Multi-frame change data
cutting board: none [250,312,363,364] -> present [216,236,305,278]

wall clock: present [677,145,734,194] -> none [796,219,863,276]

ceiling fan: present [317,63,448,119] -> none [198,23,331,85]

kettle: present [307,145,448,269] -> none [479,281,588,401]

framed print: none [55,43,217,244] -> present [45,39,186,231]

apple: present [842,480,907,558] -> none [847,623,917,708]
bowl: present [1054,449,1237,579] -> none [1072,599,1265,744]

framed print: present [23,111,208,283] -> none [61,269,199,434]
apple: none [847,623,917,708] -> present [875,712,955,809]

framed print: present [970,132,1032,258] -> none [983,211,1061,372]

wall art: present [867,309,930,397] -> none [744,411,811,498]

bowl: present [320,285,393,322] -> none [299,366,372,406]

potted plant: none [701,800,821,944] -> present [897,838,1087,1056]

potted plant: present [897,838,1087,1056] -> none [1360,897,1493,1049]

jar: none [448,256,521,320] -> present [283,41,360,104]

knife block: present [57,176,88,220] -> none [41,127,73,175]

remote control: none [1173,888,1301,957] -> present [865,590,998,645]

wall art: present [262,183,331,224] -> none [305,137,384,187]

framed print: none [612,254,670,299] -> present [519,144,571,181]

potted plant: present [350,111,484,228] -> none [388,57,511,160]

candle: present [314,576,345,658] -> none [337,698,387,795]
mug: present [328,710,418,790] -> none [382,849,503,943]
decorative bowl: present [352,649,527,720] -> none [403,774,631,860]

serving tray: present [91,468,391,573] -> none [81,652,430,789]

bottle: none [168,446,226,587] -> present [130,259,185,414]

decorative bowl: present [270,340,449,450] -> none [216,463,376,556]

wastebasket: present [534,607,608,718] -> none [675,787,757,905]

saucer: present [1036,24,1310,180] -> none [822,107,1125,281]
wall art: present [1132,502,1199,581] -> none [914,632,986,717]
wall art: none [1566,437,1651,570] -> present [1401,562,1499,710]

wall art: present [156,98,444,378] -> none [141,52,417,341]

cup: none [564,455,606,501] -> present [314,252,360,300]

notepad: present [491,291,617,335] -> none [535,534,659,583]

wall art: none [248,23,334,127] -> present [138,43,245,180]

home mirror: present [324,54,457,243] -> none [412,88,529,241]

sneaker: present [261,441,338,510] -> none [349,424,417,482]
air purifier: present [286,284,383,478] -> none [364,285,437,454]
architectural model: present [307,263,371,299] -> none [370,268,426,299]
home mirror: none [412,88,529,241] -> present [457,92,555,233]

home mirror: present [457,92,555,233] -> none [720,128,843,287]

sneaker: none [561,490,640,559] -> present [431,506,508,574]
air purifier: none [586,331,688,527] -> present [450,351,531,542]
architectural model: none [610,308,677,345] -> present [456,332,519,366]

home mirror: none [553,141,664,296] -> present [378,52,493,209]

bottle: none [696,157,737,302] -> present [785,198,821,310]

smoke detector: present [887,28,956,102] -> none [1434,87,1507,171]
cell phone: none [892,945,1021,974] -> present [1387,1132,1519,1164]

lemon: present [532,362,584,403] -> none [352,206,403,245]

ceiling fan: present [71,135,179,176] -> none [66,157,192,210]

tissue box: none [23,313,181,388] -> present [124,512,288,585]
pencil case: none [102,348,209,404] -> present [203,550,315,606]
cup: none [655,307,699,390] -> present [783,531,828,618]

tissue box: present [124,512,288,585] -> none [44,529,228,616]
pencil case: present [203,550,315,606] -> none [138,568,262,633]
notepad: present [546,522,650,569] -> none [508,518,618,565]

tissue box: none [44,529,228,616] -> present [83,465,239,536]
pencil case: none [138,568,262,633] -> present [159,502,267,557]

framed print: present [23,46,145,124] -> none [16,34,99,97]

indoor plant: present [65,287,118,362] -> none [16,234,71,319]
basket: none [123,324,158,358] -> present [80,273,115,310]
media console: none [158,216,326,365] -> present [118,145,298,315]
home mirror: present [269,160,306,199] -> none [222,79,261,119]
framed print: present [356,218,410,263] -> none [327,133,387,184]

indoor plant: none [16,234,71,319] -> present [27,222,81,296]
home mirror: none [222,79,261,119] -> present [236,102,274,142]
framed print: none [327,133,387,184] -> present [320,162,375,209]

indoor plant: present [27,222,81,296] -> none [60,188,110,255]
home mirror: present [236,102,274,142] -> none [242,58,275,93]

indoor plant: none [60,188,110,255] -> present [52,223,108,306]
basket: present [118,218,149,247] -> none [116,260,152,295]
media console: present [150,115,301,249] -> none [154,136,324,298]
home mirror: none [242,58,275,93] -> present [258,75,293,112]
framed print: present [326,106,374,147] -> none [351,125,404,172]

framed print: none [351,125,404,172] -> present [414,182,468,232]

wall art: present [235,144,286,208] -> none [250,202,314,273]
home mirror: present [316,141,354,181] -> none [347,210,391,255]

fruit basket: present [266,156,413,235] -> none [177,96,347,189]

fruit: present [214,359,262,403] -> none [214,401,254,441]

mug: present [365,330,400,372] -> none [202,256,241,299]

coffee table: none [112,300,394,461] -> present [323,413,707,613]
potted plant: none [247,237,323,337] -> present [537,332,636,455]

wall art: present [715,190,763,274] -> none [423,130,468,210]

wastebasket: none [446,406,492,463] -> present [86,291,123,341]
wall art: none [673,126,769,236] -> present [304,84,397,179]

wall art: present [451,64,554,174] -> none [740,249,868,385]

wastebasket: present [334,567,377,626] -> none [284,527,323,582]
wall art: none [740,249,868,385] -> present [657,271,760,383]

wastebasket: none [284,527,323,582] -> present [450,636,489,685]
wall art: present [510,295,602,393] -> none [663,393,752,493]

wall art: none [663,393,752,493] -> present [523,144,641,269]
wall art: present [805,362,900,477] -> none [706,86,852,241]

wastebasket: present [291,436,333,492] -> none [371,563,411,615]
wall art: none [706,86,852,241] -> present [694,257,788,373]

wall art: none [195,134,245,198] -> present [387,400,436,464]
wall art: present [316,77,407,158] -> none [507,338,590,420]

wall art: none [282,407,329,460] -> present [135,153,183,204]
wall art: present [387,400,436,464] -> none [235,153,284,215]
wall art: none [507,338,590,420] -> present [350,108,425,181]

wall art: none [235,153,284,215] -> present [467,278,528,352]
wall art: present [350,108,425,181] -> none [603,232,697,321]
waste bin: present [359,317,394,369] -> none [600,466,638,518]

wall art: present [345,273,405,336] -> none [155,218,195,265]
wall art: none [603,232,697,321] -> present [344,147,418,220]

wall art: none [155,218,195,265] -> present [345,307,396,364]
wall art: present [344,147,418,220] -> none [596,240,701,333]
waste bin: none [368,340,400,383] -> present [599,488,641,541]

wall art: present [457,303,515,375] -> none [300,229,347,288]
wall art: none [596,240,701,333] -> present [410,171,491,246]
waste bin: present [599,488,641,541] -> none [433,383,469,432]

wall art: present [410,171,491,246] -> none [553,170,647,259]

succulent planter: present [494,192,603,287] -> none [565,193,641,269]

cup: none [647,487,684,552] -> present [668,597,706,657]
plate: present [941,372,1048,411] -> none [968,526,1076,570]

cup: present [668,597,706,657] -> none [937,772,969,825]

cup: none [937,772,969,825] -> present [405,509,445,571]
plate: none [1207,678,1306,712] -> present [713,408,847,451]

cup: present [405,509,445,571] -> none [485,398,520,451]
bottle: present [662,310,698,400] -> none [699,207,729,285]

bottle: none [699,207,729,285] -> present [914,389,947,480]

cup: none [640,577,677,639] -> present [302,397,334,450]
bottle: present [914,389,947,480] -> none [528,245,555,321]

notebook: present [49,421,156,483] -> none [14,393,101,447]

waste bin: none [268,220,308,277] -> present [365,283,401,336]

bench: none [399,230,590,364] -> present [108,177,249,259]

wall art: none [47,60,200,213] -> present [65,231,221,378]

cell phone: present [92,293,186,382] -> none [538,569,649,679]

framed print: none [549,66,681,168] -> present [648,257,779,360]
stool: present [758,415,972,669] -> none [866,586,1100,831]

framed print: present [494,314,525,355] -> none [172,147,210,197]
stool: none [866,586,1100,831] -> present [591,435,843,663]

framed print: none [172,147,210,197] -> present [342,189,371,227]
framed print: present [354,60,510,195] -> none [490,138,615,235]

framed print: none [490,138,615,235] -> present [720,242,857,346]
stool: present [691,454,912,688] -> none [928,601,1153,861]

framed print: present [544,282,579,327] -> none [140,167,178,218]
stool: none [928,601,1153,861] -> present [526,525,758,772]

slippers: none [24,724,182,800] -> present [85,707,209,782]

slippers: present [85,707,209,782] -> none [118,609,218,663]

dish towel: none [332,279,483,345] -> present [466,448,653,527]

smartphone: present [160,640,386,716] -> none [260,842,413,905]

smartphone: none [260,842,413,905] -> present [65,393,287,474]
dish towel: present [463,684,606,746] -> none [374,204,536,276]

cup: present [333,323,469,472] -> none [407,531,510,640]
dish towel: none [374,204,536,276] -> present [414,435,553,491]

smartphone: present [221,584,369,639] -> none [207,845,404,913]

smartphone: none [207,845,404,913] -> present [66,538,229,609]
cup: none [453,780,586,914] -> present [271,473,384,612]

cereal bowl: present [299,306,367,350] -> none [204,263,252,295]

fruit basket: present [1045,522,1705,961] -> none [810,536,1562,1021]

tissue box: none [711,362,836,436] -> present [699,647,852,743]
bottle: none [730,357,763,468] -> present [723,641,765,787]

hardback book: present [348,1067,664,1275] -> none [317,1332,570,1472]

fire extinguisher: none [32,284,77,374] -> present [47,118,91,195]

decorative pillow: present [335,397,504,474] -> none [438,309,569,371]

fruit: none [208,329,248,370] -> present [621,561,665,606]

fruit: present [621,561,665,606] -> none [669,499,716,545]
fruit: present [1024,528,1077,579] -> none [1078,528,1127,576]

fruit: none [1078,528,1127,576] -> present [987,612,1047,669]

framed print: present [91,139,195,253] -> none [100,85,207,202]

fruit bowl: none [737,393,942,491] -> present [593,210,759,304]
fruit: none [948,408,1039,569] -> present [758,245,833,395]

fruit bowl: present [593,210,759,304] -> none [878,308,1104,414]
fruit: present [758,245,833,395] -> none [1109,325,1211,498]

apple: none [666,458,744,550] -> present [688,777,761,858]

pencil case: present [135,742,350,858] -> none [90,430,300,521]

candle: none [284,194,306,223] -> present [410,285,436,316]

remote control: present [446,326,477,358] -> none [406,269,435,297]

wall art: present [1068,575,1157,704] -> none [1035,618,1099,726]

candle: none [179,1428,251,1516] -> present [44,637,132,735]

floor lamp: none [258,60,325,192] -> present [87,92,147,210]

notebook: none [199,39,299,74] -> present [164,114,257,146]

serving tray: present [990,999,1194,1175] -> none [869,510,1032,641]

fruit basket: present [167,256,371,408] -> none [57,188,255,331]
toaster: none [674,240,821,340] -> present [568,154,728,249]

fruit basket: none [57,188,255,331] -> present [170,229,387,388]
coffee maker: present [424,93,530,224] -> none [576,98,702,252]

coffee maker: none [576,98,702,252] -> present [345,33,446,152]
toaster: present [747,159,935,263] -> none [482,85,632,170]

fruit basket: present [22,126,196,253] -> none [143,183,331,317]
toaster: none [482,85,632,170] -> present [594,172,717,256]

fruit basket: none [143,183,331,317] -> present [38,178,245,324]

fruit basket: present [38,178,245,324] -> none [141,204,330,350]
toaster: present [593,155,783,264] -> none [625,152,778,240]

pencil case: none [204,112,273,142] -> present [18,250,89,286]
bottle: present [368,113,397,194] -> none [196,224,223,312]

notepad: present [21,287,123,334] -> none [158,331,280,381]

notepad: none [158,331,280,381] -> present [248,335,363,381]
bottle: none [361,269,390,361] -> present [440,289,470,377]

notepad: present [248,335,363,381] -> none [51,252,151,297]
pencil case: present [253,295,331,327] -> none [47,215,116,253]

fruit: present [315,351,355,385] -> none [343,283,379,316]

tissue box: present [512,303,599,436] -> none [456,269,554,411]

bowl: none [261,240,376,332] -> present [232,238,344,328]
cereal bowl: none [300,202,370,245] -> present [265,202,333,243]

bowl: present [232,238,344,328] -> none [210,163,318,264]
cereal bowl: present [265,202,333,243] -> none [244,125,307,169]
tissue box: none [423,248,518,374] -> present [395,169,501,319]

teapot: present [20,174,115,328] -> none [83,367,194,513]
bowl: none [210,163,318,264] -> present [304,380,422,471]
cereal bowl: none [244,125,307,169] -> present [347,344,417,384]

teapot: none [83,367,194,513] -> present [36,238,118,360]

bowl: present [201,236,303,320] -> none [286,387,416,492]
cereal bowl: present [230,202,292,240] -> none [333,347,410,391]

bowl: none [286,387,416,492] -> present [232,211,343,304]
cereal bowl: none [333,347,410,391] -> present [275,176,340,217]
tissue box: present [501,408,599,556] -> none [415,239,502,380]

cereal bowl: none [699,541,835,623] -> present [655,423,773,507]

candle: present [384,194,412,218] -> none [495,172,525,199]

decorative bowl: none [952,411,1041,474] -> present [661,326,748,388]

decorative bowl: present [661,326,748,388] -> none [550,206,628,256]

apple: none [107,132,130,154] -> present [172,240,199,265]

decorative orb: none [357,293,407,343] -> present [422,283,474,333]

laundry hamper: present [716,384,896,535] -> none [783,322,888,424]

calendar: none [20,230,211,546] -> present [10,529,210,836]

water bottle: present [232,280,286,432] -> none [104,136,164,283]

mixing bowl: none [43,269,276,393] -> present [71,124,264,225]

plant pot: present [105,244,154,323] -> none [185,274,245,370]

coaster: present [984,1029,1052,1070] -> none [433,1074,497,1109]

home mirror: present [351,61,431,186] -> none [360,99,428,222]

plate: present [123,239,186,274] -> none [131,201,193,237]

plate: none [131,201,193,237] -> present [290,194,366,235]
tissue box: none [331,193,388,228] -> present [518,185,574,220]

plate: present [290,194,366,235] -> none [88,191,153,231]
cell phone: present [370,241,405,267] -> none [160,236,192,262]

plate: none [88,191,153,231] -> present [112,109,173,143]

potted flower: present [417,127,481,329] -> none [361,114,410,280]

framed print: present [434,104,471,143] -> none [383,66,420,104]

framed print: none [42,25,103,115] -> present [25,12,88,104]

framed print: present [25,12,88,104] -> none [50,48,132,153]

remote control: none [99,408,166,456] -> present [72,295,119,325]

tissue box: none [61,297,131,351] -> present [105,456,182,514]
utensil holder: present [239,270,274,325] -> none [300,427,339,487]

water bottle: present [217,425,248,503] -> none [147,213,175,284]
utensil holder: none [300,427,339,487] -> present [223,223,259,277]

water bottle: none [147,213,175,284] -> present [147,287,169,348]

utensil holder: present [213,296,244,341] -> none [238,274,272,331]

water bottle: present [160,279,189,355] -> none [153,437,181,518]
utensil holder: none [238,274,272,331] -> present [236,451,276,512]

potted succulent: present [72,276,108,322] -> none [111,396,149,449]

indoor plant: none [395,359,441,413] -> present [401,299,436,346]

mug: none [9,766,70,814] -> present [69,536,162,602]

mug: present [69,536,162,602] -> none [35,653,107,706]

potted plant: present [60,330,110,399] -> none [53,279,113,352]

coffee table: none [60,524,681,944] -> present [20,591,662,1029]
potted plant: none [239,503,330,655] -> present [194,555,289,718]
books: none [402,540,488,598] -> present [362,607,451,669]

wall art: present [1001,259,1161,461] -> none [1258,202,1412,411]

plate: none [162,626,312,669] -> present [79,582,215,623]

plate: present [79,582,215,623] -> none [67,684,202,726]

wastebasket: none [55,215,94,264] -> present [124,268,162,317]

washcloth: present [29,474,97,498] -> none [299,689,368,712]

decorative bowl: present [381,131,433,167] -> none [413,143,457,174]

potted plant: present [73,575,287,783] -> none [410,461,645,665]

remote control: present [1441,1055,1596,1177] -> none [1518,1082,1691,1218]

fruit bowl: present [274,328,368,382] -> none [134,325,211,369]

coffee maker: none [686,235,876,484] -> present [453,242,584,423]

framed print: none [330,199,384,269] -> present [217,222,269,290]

**Task objective:**
In your answer, include only the lines above starting at the line that holds "fruit: present [214,359,262,403]" and ending at the line that holds "wall art: present [715,190,763,274]", copied exactly.

**Result below:**
fruit: present [214,359,262,403] -> none [214,401,254,441]

mug: present [365,330,400,372] -> none [202,256,241,299]

coffee table: none [112,300,394,461] -> present [323,413,707,613]
potted plant: none [247,237,323,337] -> present [537,332,636,455]

wall art: present [715,190,763,274] -> none [423,130,468,210]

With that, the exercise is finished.